Dataset extract
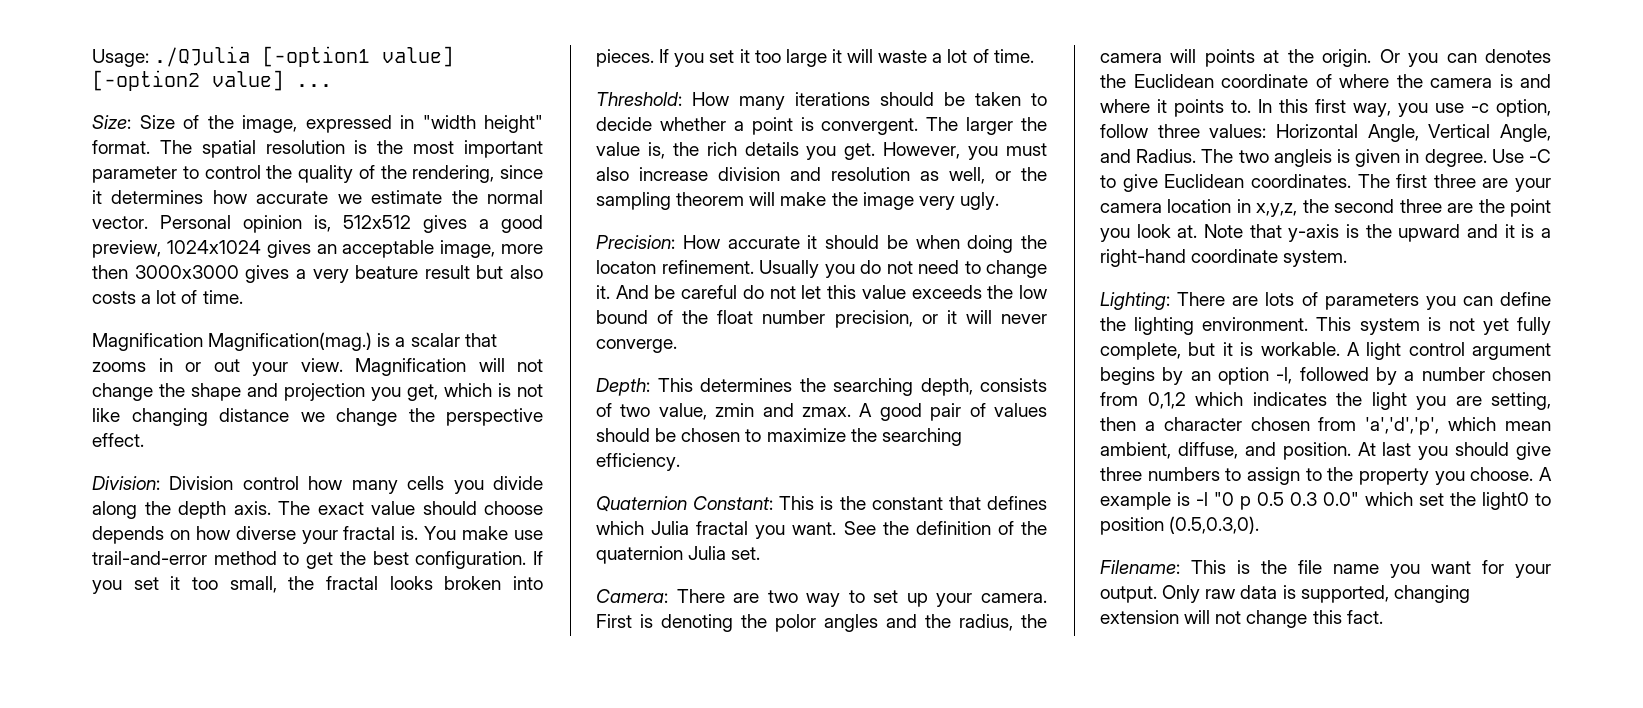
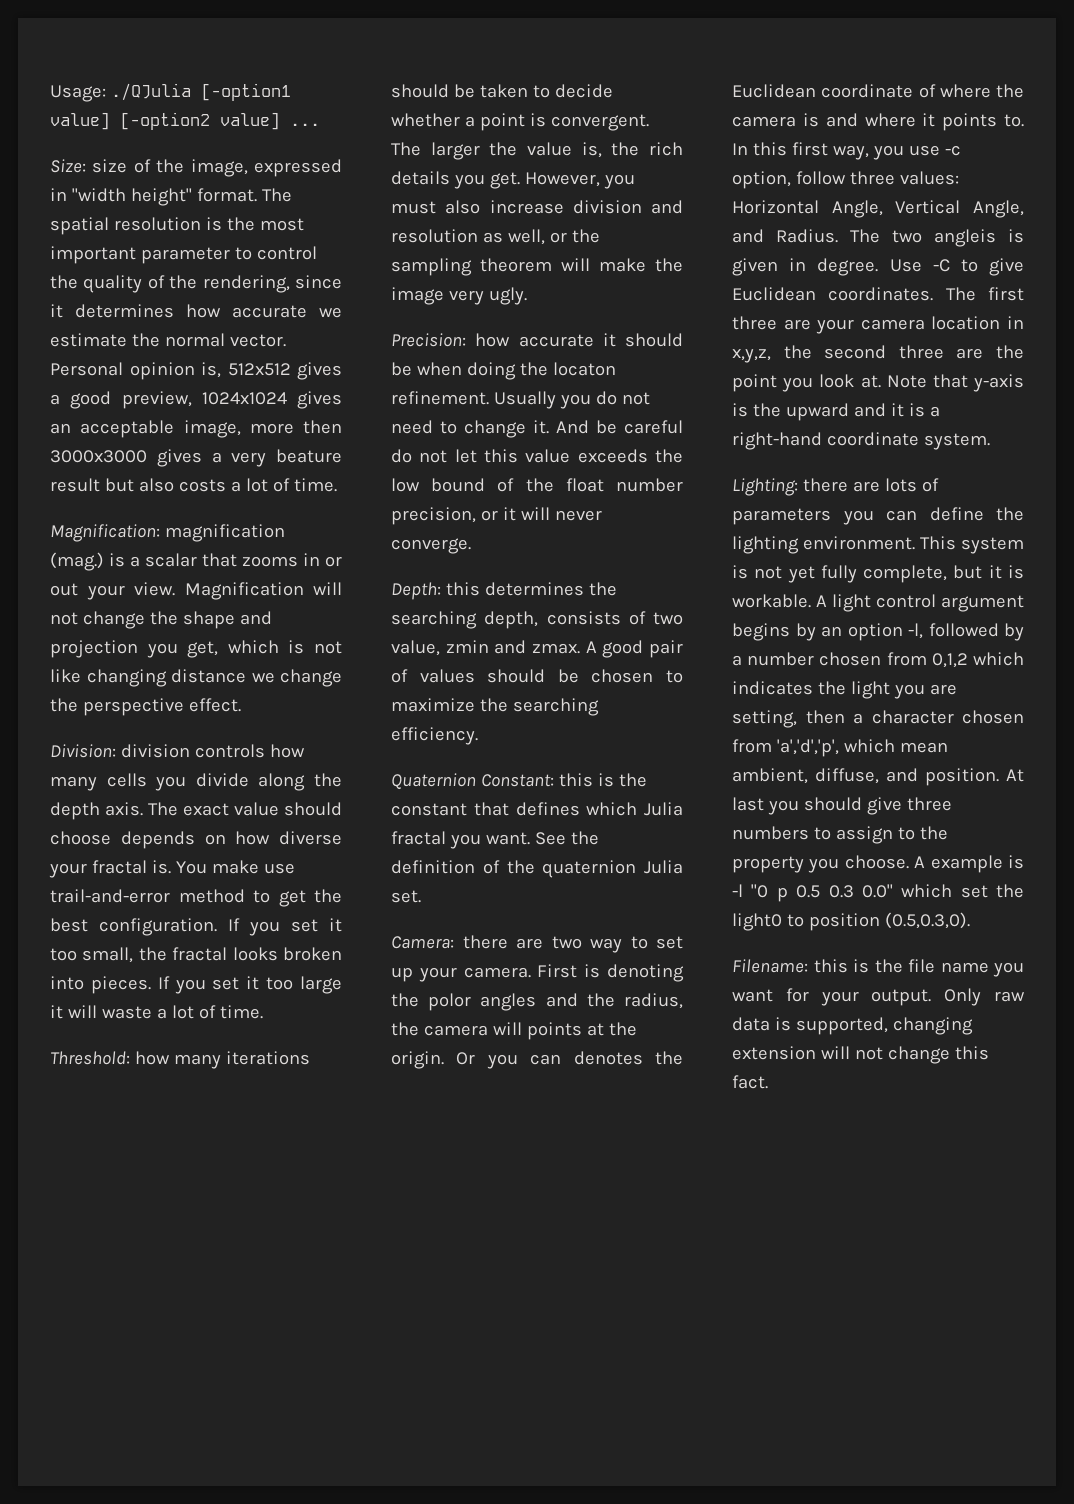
[139,115,175,129] Size -> [92,159,128,173] size
[92,332,373,351] Magnification Magnification(mag.) -> [50,524,285,542] [50,552,104,571] Magnification: magnification (mag.)
[169,476,299,490] Division control -> [120,744,265,758] division controls
[692,92,729,106] How -> [134,1051,170,1065] how
[682,235,720,249] How -> [475,333,511,347] how
[657,378,693,392] This -> [445,582,480,596] this
[779,496,815,510] This -> [558,773,593,787] this
[676,589,725,603] There -> [462,935,508,949] there
[1177,292,1226,306] There -> [802,478,848,492] there
[1191,560,1226,574] This -> [813,959,848,973] this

Task requirements
For each line above, output its wording exactly and leave out any picture.

Answer space
[139,115,175,129] Size -> [92,159,128,173] size
[92,332,373,351] Magnification Magnification(mag.) -> [50,524,285,542] [50,552,104,571] Magnification: magnification (mag.)
[169,476,299,490] Division control -> [120,744,265,758] division controls
[692,92,729,106] How -> [134,1051,170,1065] how
[682,235,720,249] How -> [475,333,511,347] how
[657,378,693,392] This -> [445,582,480,596] this
[779,496,815,510] This -> [558,773,593,787] this
[676,589,725,603] There -> [462,935,508,949] there
[1177,292,1226,306] There -> [802,478,848,492] there
[1191,560,1226,574] This -> [813,959,848,973] this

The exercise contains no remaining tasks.